Marie Lamoral est conseillère chez Mensura, un service Externe de Prévention et de Protection au Travail. Elle confirme que des entreprises mettent en place des entretiens avec leurs employés à leur retour de congés maladie. Et elle reconnaît que cette démarche n'est pas toujours bien perçue par les travailleurs. "Certains ont l'impression que c'est une manière de devoir se justifier et que c'est une intrusion dans la vie privée", explique-t-elle.

Pourtant, la conseillère estime que ces entretiens sont souvent réalisés dans l'intérêt du travailleur et de la direction. Car de plus en plus d'organisations mettent en place des politiques d'absentéisme. "C'est quelque chose qui se faisait moins avant par la peur du secret médical et le fait de ne pas vouloir trop aborder l'absentéisme en entreprise", assure la conseillère. Cela passe notamment par des entretiens entre le salarié malade et la direction. "L'idée est de lui permettre de reprendre le travail avant la reprise ou au moment de la reprise", estime Marie Lamoral. 

Aller travailler en étant malade porte un nom. C'est ce que l'on appelle le présentéisme, ou absentéisme rose. Cela s'explique pour plusieurs raisons: la crainte de devoir se justifier auprès de la direction mais aussi la peur de désorganiser son entreprise. 

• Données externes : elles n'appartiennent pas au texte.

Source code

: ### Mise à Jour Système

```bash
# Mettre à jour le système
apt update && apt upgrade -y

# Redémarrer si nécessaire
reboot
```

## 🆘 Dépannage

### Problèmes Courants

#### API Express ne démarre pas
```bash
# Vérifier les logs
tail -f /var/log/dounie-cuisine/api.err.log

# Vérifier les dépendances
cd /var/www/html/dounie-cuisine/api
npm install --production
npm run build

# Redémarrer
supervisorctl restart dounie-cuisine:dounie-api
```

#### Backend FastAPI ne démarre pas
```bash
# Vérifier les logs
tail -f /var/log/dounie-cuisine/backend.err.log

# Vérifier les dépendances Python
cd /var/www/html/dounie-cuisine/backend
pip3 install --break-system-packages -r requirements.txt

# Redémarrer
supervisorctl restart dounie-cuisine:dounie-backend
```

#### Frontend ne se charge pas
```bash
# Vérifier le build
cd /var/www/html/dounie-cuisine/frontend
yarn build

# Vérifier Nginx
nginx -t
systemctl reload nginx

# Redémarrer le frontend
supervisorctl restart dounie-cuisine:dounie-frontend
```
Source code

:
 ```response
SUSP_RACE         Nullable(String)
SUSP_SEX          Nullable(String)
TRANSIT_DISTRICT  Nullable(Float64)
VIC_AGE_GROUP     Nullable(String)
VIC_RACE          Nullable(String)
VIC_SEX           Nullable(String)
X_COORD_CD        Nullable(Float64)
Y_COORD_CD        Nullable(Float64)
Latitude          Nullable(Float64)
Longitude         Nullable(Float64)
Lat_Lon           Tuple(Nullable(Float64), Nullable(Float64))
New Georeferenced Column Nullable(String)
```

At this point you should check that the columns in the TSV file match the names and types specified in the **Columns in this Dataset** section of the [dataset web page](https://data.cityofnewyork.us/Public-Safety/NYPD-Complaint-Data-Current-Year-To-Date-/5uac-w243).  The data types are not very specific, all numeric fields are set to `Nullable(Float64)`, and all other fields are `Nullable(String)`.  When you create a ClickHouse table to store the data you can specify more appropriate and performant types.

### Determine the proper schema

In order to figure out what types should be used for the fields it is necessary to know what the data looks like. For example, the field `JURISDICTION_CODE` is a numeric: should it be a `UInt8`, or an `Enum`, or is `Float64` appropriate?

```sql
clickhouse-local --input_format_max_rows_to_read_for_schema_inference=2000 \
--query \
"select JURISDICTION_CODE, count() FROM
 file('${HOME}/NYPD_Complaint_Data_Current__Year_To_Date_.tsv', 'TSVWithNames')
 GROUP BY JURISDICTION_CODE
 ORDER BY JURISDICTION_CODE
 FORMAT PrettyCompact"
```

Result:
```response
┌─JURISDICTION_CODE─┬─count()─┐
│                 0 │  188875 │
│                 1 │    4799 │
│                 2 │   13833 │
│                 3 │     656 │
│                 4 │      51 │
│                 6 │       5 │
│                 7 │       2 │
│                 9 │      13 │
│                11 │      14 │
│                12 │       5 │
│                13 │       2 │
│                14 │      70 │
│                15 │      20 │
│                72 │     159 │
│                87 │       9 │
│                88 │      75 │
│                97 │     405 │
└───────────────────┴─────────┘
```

Selon une étude du prestataire de services RH SD Worx réalisée auprès de 25.000 employeurs et 190.000 employés en Belgique, l'absentéisme a atteint un niveau record en 2021. Ce dernier a atteint 6,13% contre 5,33% en 2019. Plus de la moitié des travailleurs ont été absents au moins un jour pour cause de maladie de courte durée. Les secteurs les plus touchés par l'absentéisme sont ceux dans lequel le télétravail n'est pas possible. C'est donc notamment le cas dans le commerce et la production alimentaire, l'industrie, le secteur des transports et la logistique.